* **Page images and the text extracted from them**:
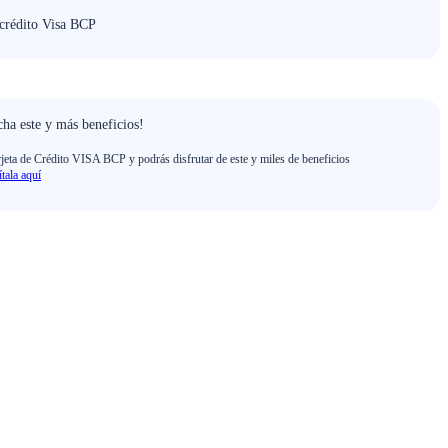
 crédito Visa BCP
ha este y más beneficios!
rjeta de Crédito VISA BCP y podrás disfrutar de este y miles de beneficios
ítala aquí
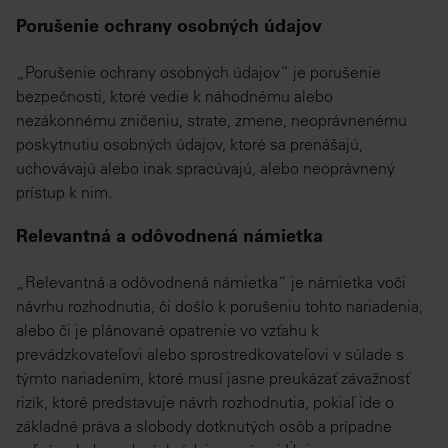
Porušenie ochrany osobných údajov
„Porušenie ochrany osobných údajov“ je porušenie
bezpečnosti, ktoré vedie k náhodnému alebo
nezákonnému zničeniu, strate, zmene, neoprávnenému
poskytnutiu osobných údajov, ktoré sa prenášajú,
uchovávajú alebo inak spracúvajú, alebo neoprávnený
prístup k nim.
Relevantná a odôvodnená námietka
„Relevantná a odôvodnená námietka“ je námietka voči
návrhu rozhodnutia, či došlo k porušeniu tohto nariadenia,
alebo či je plánované opatrenie vo vzťahu k
prevádzkovateľovi alebo sprostredkovateľovi v súlade s
týmto nariadením, ktoré musí jasne preukázať závažnosť
rizík, ktoré predstavuje návrh rozhodnutia, pokiaľ ide o
základné práva a slobody dotknutých osôb a prípadne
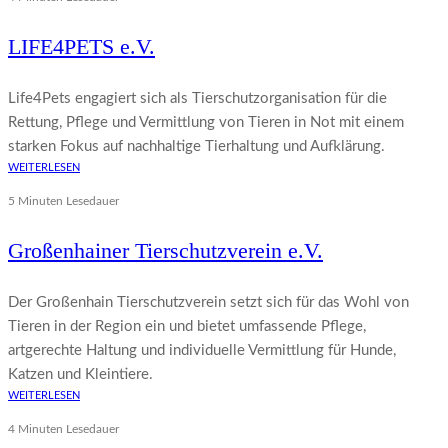
LIFE4PETS e.V.
Life4Pets engagiert sich als Tierschutzorganisation für die
Rettung, Pflege und Vermittlung von Tieren in Not mit einem
starken Fokus auf nachhaltige Tierhaltung und Aufklärung.
WEITERLESEN
5 Minuten Lesedauer
Großenhainer Tierschutzverein e.V.
Der Großenhain Tierschutzverein setzt sich für das Wohl von
Tieren in der Region ein und bietet umfassende Pflege,
artgerechte Haltung und individuelle Vermittlung für Hunde,
Katzen und Kleintiere.
WEITERLESEN
4 Minuten Lesedauer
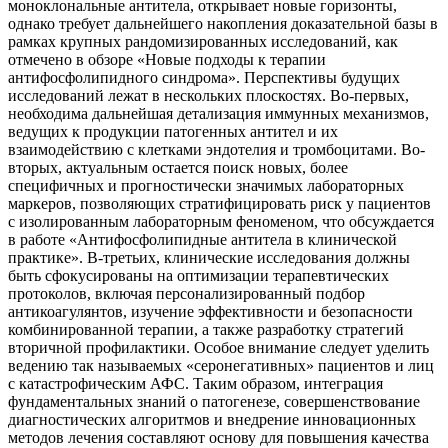
моноклональные антитела, открывает новые горизонты,
однако требует дальнейшего накопления доказательной базы в
рамках крупных рандомизированных исследований, как
отмечено в обзоре «Новые подходы к терапии
антифосфолипидного синдрома». Перспективы будущих
исследований лежат в нескольких плоскостях. Во-первых,
необходима дальнейшая детализация иммунных механизмов,
ведущих к продукции патогенных антител и их
взаимодействию с клетками эндотелия и тромбоцитами. Во-
вторых, актуальным остается поиск новых, более
специфичных и прогностически значимых лабораторных
маркеров, позволяющих стратифицировать риск у пациентов
с изолированным лабораторным феноменом, что обсуждается
в работе «Антифосфолипидные антитела в клинической
практике». В-третьих, клинические исследования должны
быть сфокусированы на оптимизации терапевтических
протоколов, включая персонализированный подбор
антикоагулянтов, изучение эффективности и безопасности
комбинированной терапии, а также разработку стратегий
вторичной профилактики. Особое внимание следует уделить
ведению так называемых «серонегативных» пациентов и лиц
с катастрофическим АФС. Таким образом, интеграция
фундаментальных знаний о патогенезе, совершенствование
диагностических алгоритмов и внедрение инновационных
методов лечения составляют основу для повышения качества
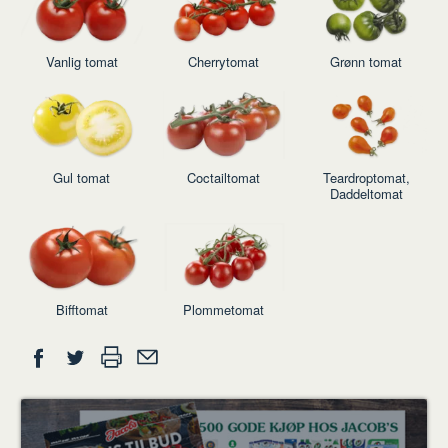
Vanlig tomat
Cherrytomat
Grønn tomat
Gul tomat
Coctailtomat
Teardroptomat,
Daddeltomat
Bifftomat
Plommetomat
Del
Skriv
Del
Del
Tips
ut
på
på
en
Facebook
Twitter
venn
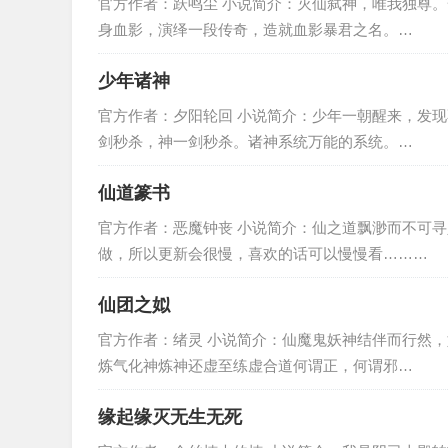
官方作者：跃鸣尘 小说简介：灭仙弑神，唯我独尊
身血影，演绎一段传奇，造就血影暴君之名。…
少年诸神
官方作者：夕阳轮回 小说简介：少年一朝醒来，发
剑秒杀，神一剑秒杀。诸神系统万能的系统。…
仙道篆书
官方作者：恶魔钟丧 小说简介：仙之道飘渺而不可寻人之道碌
做，所以更新会很慢，喜欢的话可以慢慢看………
仙团之姒
官方作者：绪灵 小说简介：仙魔鬼妖神结伴而行然
炼气化神炼神还虚至练虚合道何谓正，何谓邪…
缘起缘灭无生无死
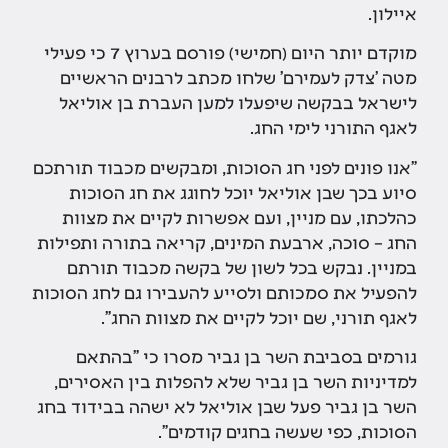
איילון.
מוקדם יותר היום (חמישי) פורסם בערוץ 7 כי פעילי
מטה 'צדק לעמירם' שלחו מכתב לרבנים הראשיים
לישראל בבקשה שיפעלו למען העברת בן אוליאל
לאגף התורני לימי החג.
"אנו פונים לפני חג הסוכות, ומבקשים מכבוד תורתכם
סיוע בכך שבן אוליאל יוכל לחוגג את חג הסוכות
כהלכתו, עם מניין, ועם אפשרות לקיים את מצוות
החג – סוכה, ארבעת המינים, קריאה בתורה ותפילות
במניין. נבקש בכל לשון של בקשה מכבוד תורתם
להפעיל את סמכותם ולסייע להעבירו גם לחג הסוכות
לאגף תורני, שם יוכל לקיים את מצוות החג".
גורמים בסביבת השר בן גביר מסרו כי "בהתאם
למדיניות השר בן גביר שלא להפלות בין האסירים,
השר בן גביר פעל שבן אוליאל לא ישהה בבידוד בחג
הסוכות, כפי שעשה בחגים קודמים".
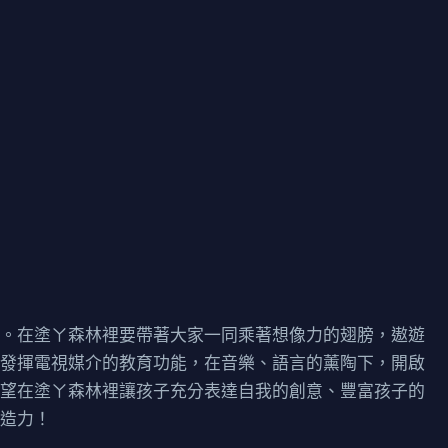
目。在塗ㄚ森林裡要帶著大家一同乘著想像力的翅膀，遨遊
，發揮電視媒介的教育功能，在音樂、語言的薰陶下，開啟
希望在塗ㄚ森林裡讓孩子充分表達自我的創意、豐富孩子的
創造力！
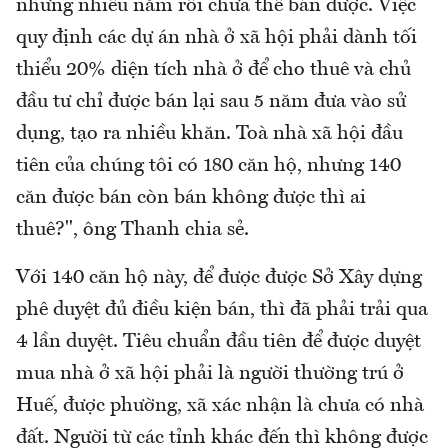
nhưng nhiều năm rồi chưa thể bán được. Việc
quy định các dự án nhà ở xã hội phải dành tối
thiểu 20% diện tích nhà ở để cho thuê và chủ
đầu tư chỉ được bán lại sau 5 năm đưa vào sử
dụng, tạo ra nhiều khăn. Toà nhà xã hội đầu
tiên của chúng tôi có 180 căn hộ, nhưng 140
căn được bán còn bán không được thì ai
thuê?", ông Thanh chia sẻ.
Với 140 căn hộ này, để được được Sở Xây dựng
phê duyệt đủ điều kiện bán, thì đã phải trải qua
4 lần duyệt. Tiêu chuẩn đầu tiên để được duyệt
mua nhà ở xã hội phải là người thường trú ở
Huế, được phường, xã xác nhận là chưa có nhà
đất. Người từ các tỉnh khác đến thì không được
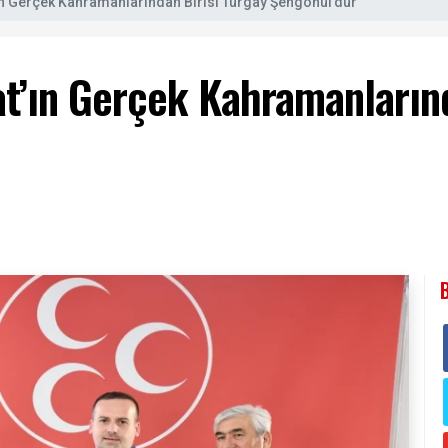
ın Gerçek Kahramanlarından Birisi Turgay Şengönül’dür”
t’ın Gerçek Kahramanlarınd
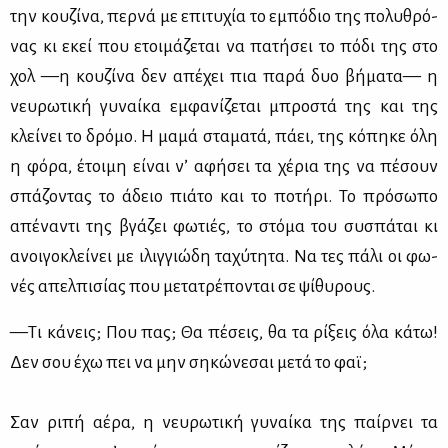
την κου­ζί­να, περ­νά με επι­τυ­χία το εμπό­διο της πο­λυ­θρό­
νας κι εκεί που ετοι­μά­ζε­ται να πα­τή­σει το πό­δι της στο
χολ —η κου­ζί­να δεν απέ­χει πια πα­ρά δυο βή­μα­τα— η
νευ­ρω­τι­κή γυ­ναί­κα εμ­φα­νί­ζε­ται μπρο­στά της και της
κλεί­νει το δρό­μο. Η μα­μά στα­μα­τά, πά­ει, της κό­πη­κε όλη
η φό­ρα, έτοι­μη εί­ναι ν’ αφή­σει τα χέ­ρια της να πέ­σουν
σπά­ζο­ντας το άδειο πιά­το και το πο­τή­ρι. Το πρό­σω­πο
απέ­να­ντι της βγά­ζει φω­τιές, το στό­μα του συ­σπά­ται κι
ανοι­γο­κλεί­νει με ιλιγ­γιώ­δη τα­χύ­τη­τα. Να τες πά­λι οι φω­
νές απελ­πι­σί­ας που με­τα­τρέ­πο­νται σε ψί­θυ­ρους.
—Τι κά­νεις; Που πας; Θα πέ­σεις, θα τα ρί­ξεις όλα κά­τω!
Δεν σου έχω πει να μην ση­κώ­νε­σαι με­τά το φαϊ;
Σαν ρι­πή αέ­ρα, η νευ­ρω­τι­κή γυ­ναί­κα της παίρ­νει τα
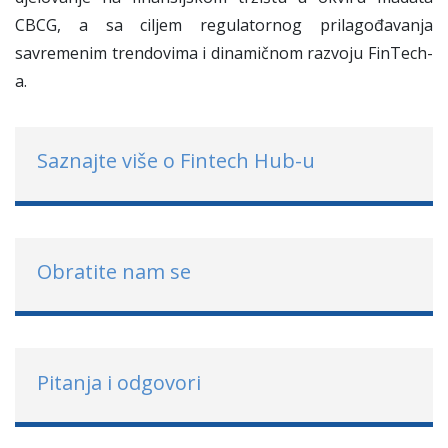
CBCG, a sa ciljem regulatornog prilagođavanja
savremenim trendovima i dinamičnom razvoju FinTech-
a.
Saznajte više o Fintech Hub-u
Obratite nam se
Pitanja i odgovori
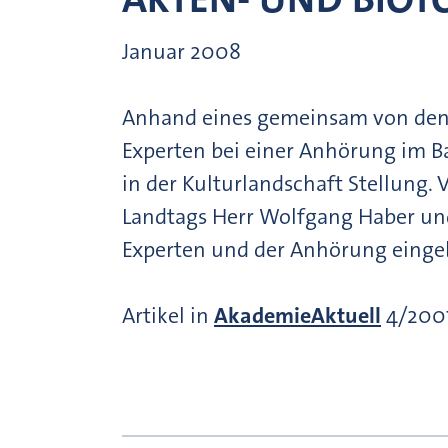
Januar 2008
Anhand eines gemeinsam von den 
Experten bei einer Anhörung im B
in der Kulturlandschaft Stellung
Landtags Herr Wolfgang Haber und 
Experten und der Anhörung eing
Artikel in
AkademieAktuell
4/2007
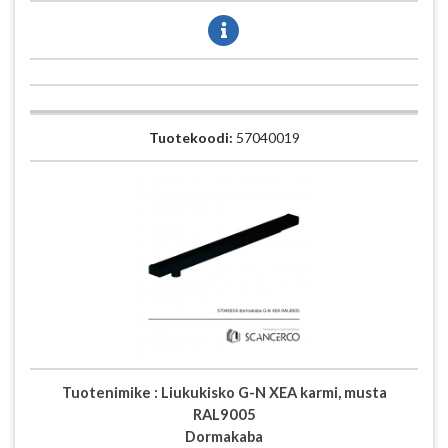
Tuotekoodi:
57040019
Tuotenimike :
Liukukisko G-N XEA karmi, musta
RAL9005
Dormakaba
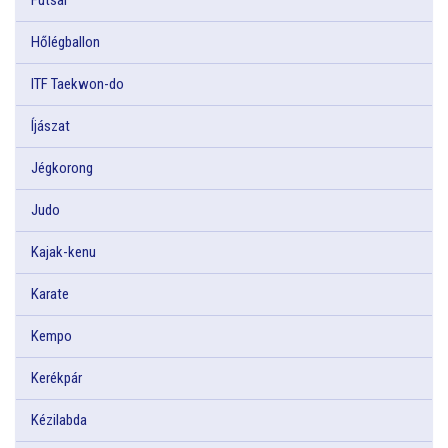
Hőlégballon
ITF Taekwon-do
Íjászat
Jégkorong
Judo
Kajak-kenu
Karate
Kempo
Kerékpár
Kézilabda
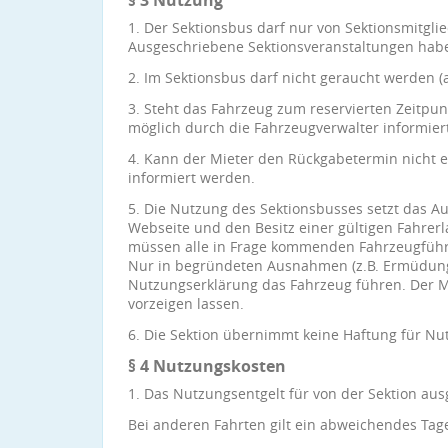
§ 3 Nutzung
1. Der Sektionsbus darf nur von Sektionsmitgl
Ausgeschriebene Sektionsveranstaltungen hab
2. Im Sektionsbus darf nicht geraucht werden (a
3. Steht das Fahrzeug zum reservierten Zeitpun
möglich durch die Fahrzeugverwalter informier
4. Kann der Mieter den Rückgabetermin nicht e
informiert werden.
5. Die Nutzung des Sektionsbusses setzt das 
Webseite und den Besitz einer gültigen Fahrer
müssen alle in Frage kommenden Fahrzeugführ
Nur in begründeten Ausnahmen (z.B. Ermüdung
Nutzungserklärung das Fahrzeug führen. Der Mi
vorzeigen lassen.
6. Die Sektion übernimmt keine Haftung für Nutz
§ 4 Nutzungskosten
1. Das Nutzungsentgelt für von der Sektion aus
Bei anderen Fahrten gilt ein abweichendes Tage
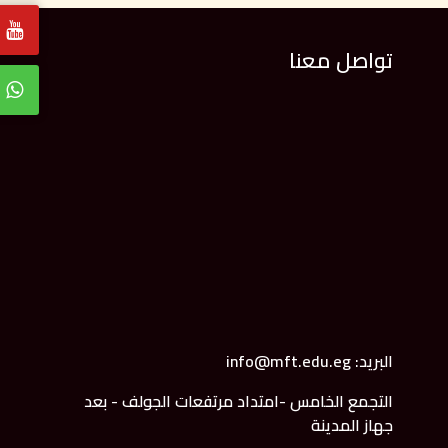
تواصل معنا
البريد: info@mft.edu.eg
التجمع الخامس -امتداد مرتفعات الجولف - بعد
جهاز المدينة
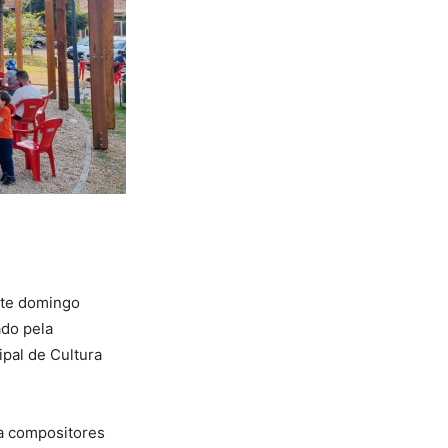
ste domingo
ado pela
pal de Cultura
a compositores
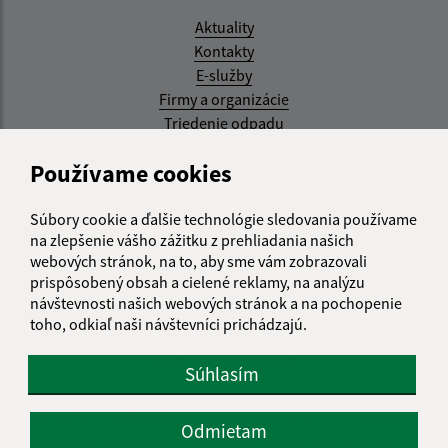
Aktuality
Kontakty
E-služby
Firmy a organizácie
Triedenie odpadu
Aktualizované:
Používame cookies
07.08.2026 08:20 hod.
Súbory cookie a ďalšie technológie sledovania používame
RSS
na zlepšenie vášho zážitku z prehliadania našich
webových stránok, na to, aby sme vám zobrazovali
Správca obsahu:
prispôsobený obsah a cielené reklamy, na analýzu
návštevnosti našich webových stránok a na pochopenie
Správca obsahu je Obec Kysak.
toho, odkiaľ naši návštevníci prichádzajú.
Vytvorené v súlade s
Jednotným dizajn manuálom
elektronických služieb.
Súhlasím
web portál
webhosting
webex.digital, s.r.o.
domény
Odmietam
registrácia domény
spoločnosť webex.digital, s.r.o.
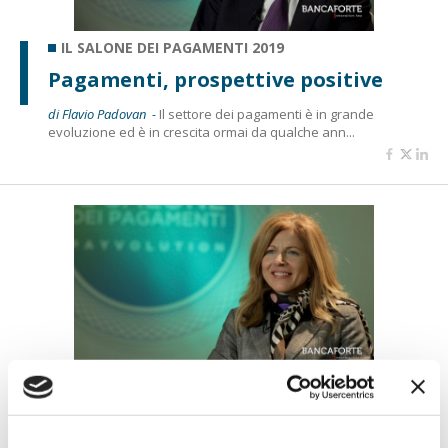
IL SALONE DEI PAGAMENTI 2019
Pagamenti, prospettive positive
di Flavio Padovan -
Il settore dei pagamenti è in grande
evoluzione ed è in crescita ormai da qualche ann...
IL SALONE DEI PAGAMENTI 2019
VAS, nuovi strumenti di
competizione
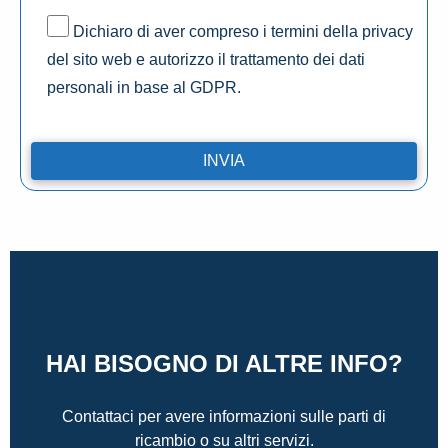
Dichiaro di aver compreso i termini della privacy
del sito web e autorizzo il trattamento dei dati
personali in base al GDPR.
HAI BISOGNO DI ALTRE INFO?
Contattaci per avere informazioni sulle parti di
ricambio o su altri servizi.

* **TASK PROMPT**:
Copy out the stretch of lines from the one containing "CBCG, a sa ciljem regulatornog prilagođavanja" through the one containing "a compositores", swapping "Kempo" for "Kendo" and changing nothing else. Leave the pictures out of your answer.

* **ANSWER TO THE PROBLEM**:
CBCG, a sa ciljem regulatornog prilagođavanja
savremenim trendovima i dinamičnom razvoju FinTech-
a.
Saznajte više o Fintech Hub-u
Obratite nam se
Pitanja i odgovori
Januar 2008
Anhand eines gemeinsam von den 
Experten bei einer Anhörung im B
in der Kulturlandschaft Stellung
Landtags Herr Wolfgang Haber und 
Experten und der Anhörung eing
Artikel in
AkademieAktuell
4/2007
Tuotekoodi:
57040019
Tuotenimike :
Liukukisko G-N XEA karmi, musta
RAL9005
Dormakaba
Hőlégballon
ITF Taekwon-do
Íjászat
Jégkorong
Judo
Kajak-kenu
Karate
Kendo
Kerékpár
Kézilabda
§ 3 Nutzung
1. Der Sektionsbus darf nur von Sektionsmitgl
Ausgeschriebene Sektionsveranstaltungen hab
2. Im Sektionsbus darf nicht geraucht werden (a
3. Steht das Fahrzeug zum reservierten Zeitpun
möglich durch die Fahrzeugverwalter informier
4. Kann der Mieter den Rückgabetermin nicht e
informiert werden.
5. Die Nutzung des Sektionsbusses setzt das 
Webseite und den Besitz einer gültigen Fahrer
müssen alle in Frage kommenden Fahrzeugführ
Nur in begründeten Ausnahmen (z.B. Ermüdung
Nutzungserklärung das Fahrzeug führen. Der Mi
vorzeigen lassen.
6. Die Sektion übernimmt keine Haftung für Nutz
§ 4 Nutzungskosten
1. Das Nutzungsentgelt für von der Sektion aus
Bei anderen Fahrten gilt ein abweichendes Tage
تواصل معنا
البريد: info@mft.edu.eg
التجمع الخامس -امتداد مرتفعات الجولف - بعد
جهاز المدينة
ste domingo
ado pela
pal de Cultura
a compositores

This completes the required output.